UNA Nettersheim

Donnerstag, 23. Mai 2019
DSL-Versorgungslücken
Dienstag, den 17. Februar 2009 um 06:07 Uhr

"Kuschelkurs“ mit der Telekom?

Die Eifel-Net GmbH verspricht, DSL-Versorgungslücken kostengünstig zu beseitigen. Inzwischen signalisierte der Mechernicher Wirtschaftsförderer Peter Dierichsweiler, dass er durchaus Interesse an einem Gespräch habe.

MECHERNICH-ZÜLPICH - Im Oktober letzten Jahres erklärten zwei Telekom-Mitarbeiter dem Stadtentwicklungsausschuss, warum es mit dem schnellen DSL-Anschluss in einigen Orten des Stadtgebiets noch immer hapert. Es wurde über Glasfaserkabel und Outdoor-Technik referiert, und man ahnte vor allem eines: Ein flächendeckender DSL-Anschluss würde teuer werden. Ja mehr noch, er würde ohne das Engagement der Bürger wohl gar nicht zu realisieren sein.

Die Eifel-Net GmbH aus Euskirchen wundert sich jedoch jetzt über diesen und andere Berichte. „Als größter und ältester Internet-Provider wären wir in der Lage, die genannten Versorgungslücken kostenfrei beziehungsweise mit geringem Zuschuss zu beseitigen“, ließ Eifel-Net schon im März letzten Jahres die Mechernicher Stadtverwaltung wissen. Man biete eine kabelgebundene DSL-Versorgung auch für sehr kleine Ortsgemeinden und Ortsteile an. Wobei man nur eine geringe Anzahl von Kunden benötige. „Der Ausbau beginnt in der Regel bereits, wenn nur 25 Nutzungsverträge vorliegen.“

Nicht an einer Problemlösung interessiert?

Dabei habe sich der Euskirchener Provider vor allem auf das Schließen von Versorgungslücken spezialisiert. Falls ein Förderbetrag notwendig werde, so übersteige dieser erfahrungsgemäß nicht 10 000 Euro.

Eifel-Net ärgert sich vor allem darüber, dass offensichtlich weder die Mechernicher Verwaltung noch die Fraktionen an ihrer Problemlösung interessiert sind und lieber bei ihrem „Kuschelkurs mit der Deutschen Telekom“ bleiben.

Im Gegensatz dazu habe die Gemeinde Nettersheim schneller reagiert. Dort hätten bereits erste Gespräche mit dem Bürgermeister stattgefunden, und man habe auch eine Lösung erarbeitet, die voraussichtlich im März dem Rat vorgestellt werde.

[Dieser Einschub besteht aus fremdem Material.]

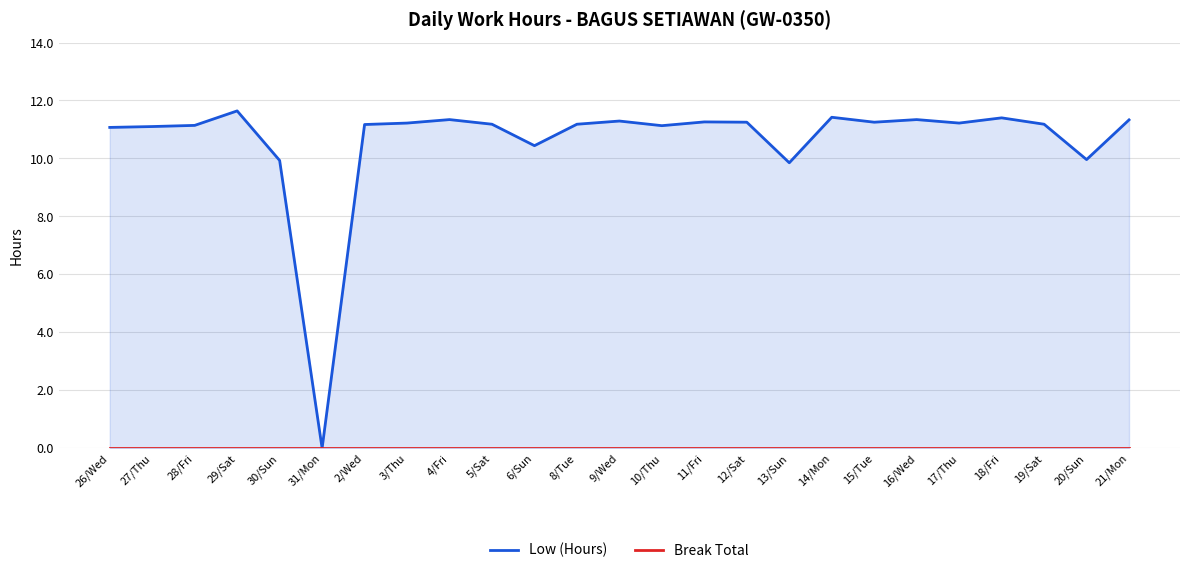

What is the maximum value shown in the chart?

11.6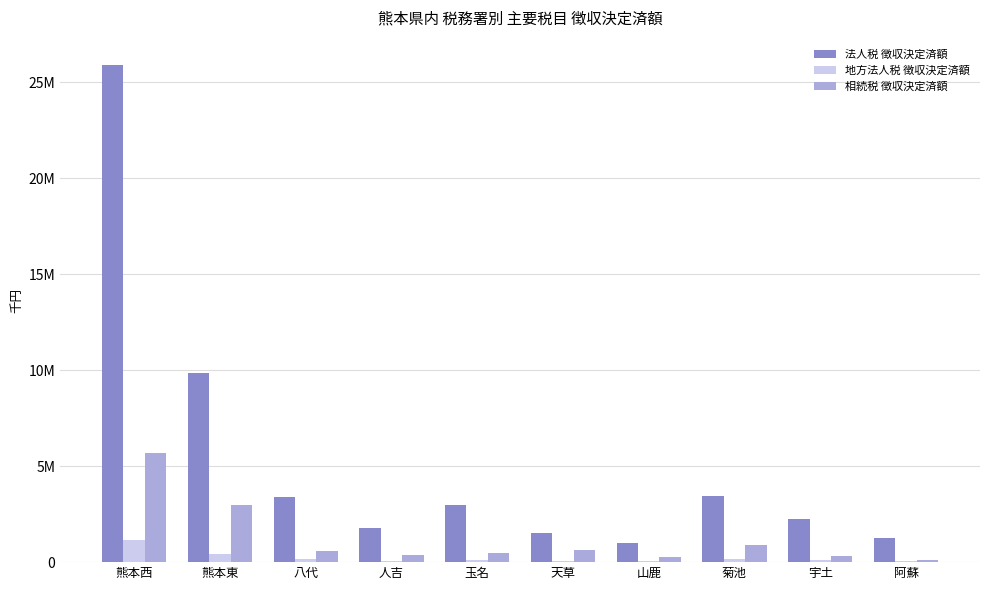

Rank the categories by 法人税 徴収決定済額 value from highest to lowest.

熊本西, 熊本東, 菊池, 八代, 玉名, 宇土, 人吉, 天草, 阿蘇, 山鹿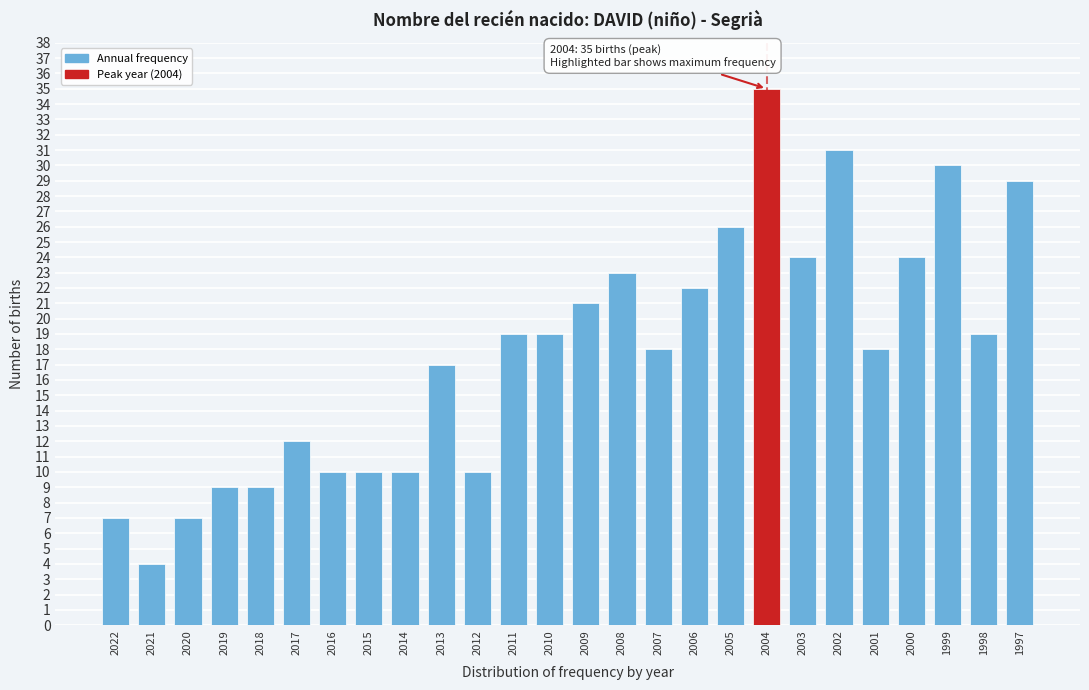

Reading right to left, transcribe all the data shown in this chart.

1997=29	1998=19	1999=30	2000=24	2001=18	2002=31	2003=24	2004=35	2005=26	2006=22	2007=18	2008=23	2009=21	2010=19	2011=19	2012=10	2013=17	2014=10	2015=10	2016=10	2017=12	2018=9	2019=9	2020=7	2021=4	2022=7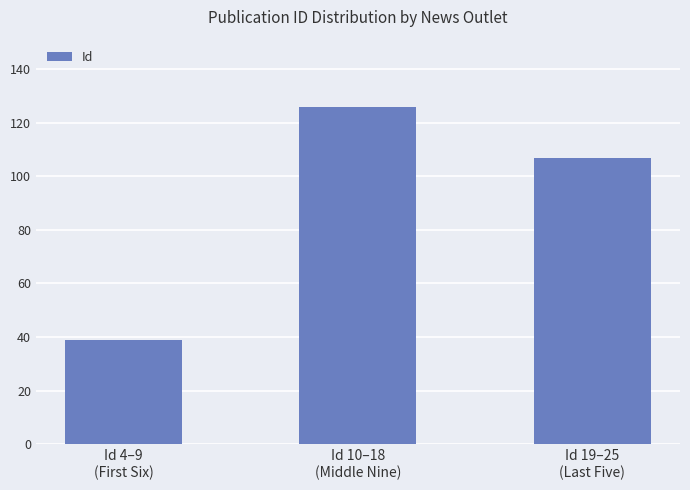

Is it true that the value at Id 4–9
(First Six) is 39?

True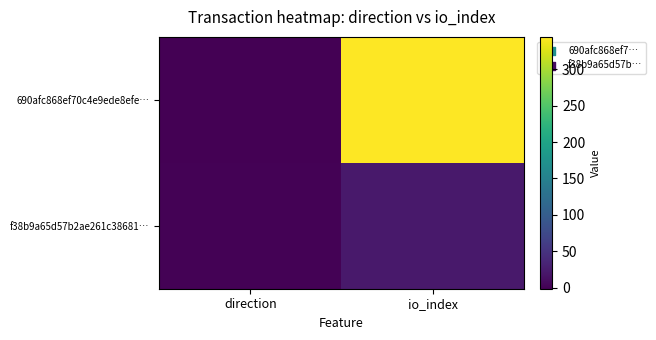

Which series changed the most between direction and io_index?

690afc868ef70c4e9ede8efe…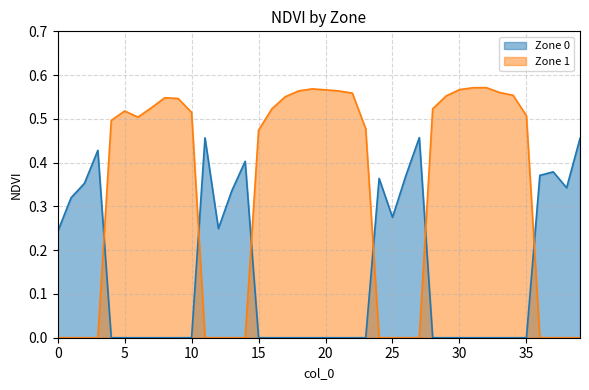

What is the average value of the Zone 0 series?

0.1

Auch in Zülpich habe man bereits mit Bürgermeister Albert Bergmann an einem Tisch gesessen. Die versprochene Übersicht über die mangelhaft versorgten Gebiete habe man aber bis heute nicht erhalten, „da das Gespräch offensichtlich nur mit der Absicht geführt wurde, uns zunächst zum Schweigen zu bringen, oder die Stadt Zülpich hat es nicht sehr eilig“, so Michael Bergeritz von Eifel-Net, der weiter konstatiert: „Städte wie Euskirchen oder Mechernich haben kein Interesse, oder sie haben die Notwendigkeit von DSL-Breitbandanschlüssen für die Bürger und Gewerbebetriebe nicht erkannt, da es bis zum heutigen Tag keine Kommunikation gibt.“

Inzwischen signalisierte der Mechernicher Wirtschaftsförderer Peter Dierichsweiler aber, dass er durchaus Interesse an einem Gespräch habe. Er sei zwar nach wie vor der Meinung, dass man nur mit der Telekom zu einem Ergebnis kommen könne, lasse sich aber auch gerne eines Besseren belehren.

In einem gemeinsamen Gespräch soll Eifel-Net jetzt darlegen, wie man sich das Schließen der Versorgungslücken, sei es durch kabelgebundenes DSL oder funkgebundenes AirDSL, vorstelle.